My fear, though, is that Jasper truly is a product of his parents. I have no doubt that he's decided to enter the world on HIS terms and his terms alone. It's likely that he's decided that later is better, and when the time comes, the grass will, once again, need cutting, the house will need cleaning, and undoubtedly, we'll be far less prepared than we are now. The straw will need raking and the nest will be in disarray. We won't be prepared, but we won't be any less ready, and we watched Juno last week, so we know there's a big difference between the two...

Friday, April 25, 2008

best laid plans...

I’m a planner. I can’t help it—it’s just who I am. It’s like being born with wide feet or a weak chin. It annoys the wife, and I can certainly understand why. Our weekly trip to the grocery store requires a budget hearing and the drafting of two lists, one with expected daily meals and another detailing the items necessary to prepare expected daily meals (broken down into categories, of course, for maximum efficiency). All of this just to purchase $60 worth of groceries. So, needless to say, TERROR (laced with elation) was the inherent feeling that welled within me the day the wife deftly proclaimed, “I’m pregnant…I think.” She was holding a pregnancy test that apparently wasn’t worth the twenty freakin’ dollars it cost. It’s not that the reading wasn’t conclusive; it just wasn’t conclusive enough (for me at least).

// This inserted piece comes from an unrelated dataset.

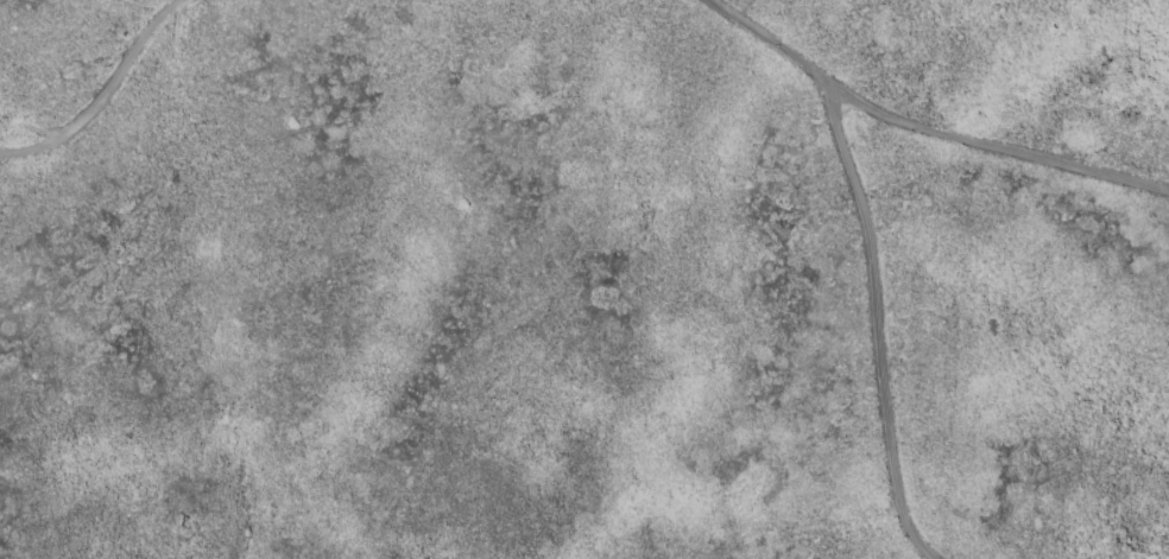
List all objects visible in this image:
road: (769, 39)
road: (102, 94)
road: (992, 151)
road: (876, 322)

Later that afternoon, she took a second test that all but spelled it out. Our fate was sealed with two pink lines; we were going to be parents. Not planned parents, mind you, but parents nonetheless. So thus began the whirlwind that has been our life these past 8 months. We’ve done what I expect all soon-to-be parents do—inform the grandparents, have sonograms, prepare the nursery, find daycare, start a blog (for the hip soon-to-be-parents), and pray to the parenting gods to bestow upon us the wisdom to raise a happy, healthy, and productive young citizen who will one day master the Universe. Actually, I’d settle for him merely surviving long enough to a.) scalp us cheap tickets to UGA home games, b.) let us crash at his apartment afterwards, and c.) provide us with a few years of cheap labor around the house. After all, the tax deduction is just icing on the cake when you consider the extended benefits a child provides. Fortunately, the gods have looked down on us with favor—so far at least. Our doctor visits have shown that little Jasper is right as rain (as his mother says). He has the right number of limbs, and seems to be progressing the way unborn babies should. “Perfect” was the word used by the doctor at our last visit, and that’s all we’ve hoped for these past 8 months. After all, you can’t “plan” for your child to be healthy. And when you can’t plan, you hope.

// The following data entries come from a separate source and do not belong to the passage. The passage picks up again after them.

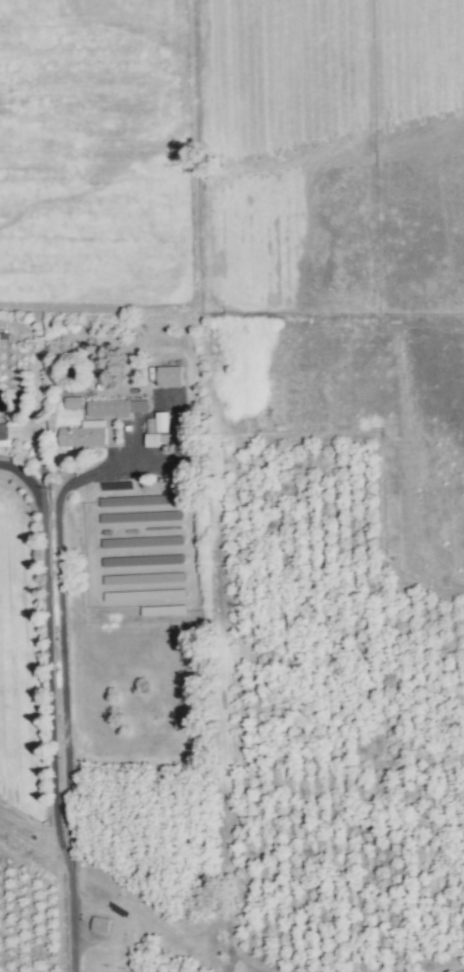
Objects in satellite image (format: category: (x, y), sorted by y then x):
crop: (185, 122)
building: (170, 376)
building: (115, 407)
building: (3, 434)
building: (84, 435)
road: (60, 638)
road: (48, 663)
crop: (256, 759)
building: (100, 924)
road: (73, 927)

As Jasper grows up, I’ll let him make his own plans in life. I don’t have a set path for him to follow. I’ll let him blaze his own trail, and find his own answers to his own questions. It’s the best thing a father can do for his son. We didn’t plan to be parents, but we’ll try to do right by him. He’ll be fed, clothed, sheltered, and educated. He’ll have grandparents to spoil him, aunts and uncles to guide him, and a small patch of the great South that he can call home. It’s all a boy could hope for. But most importantly, and above all these things, he’ll be loved—that much he can certainly plan on.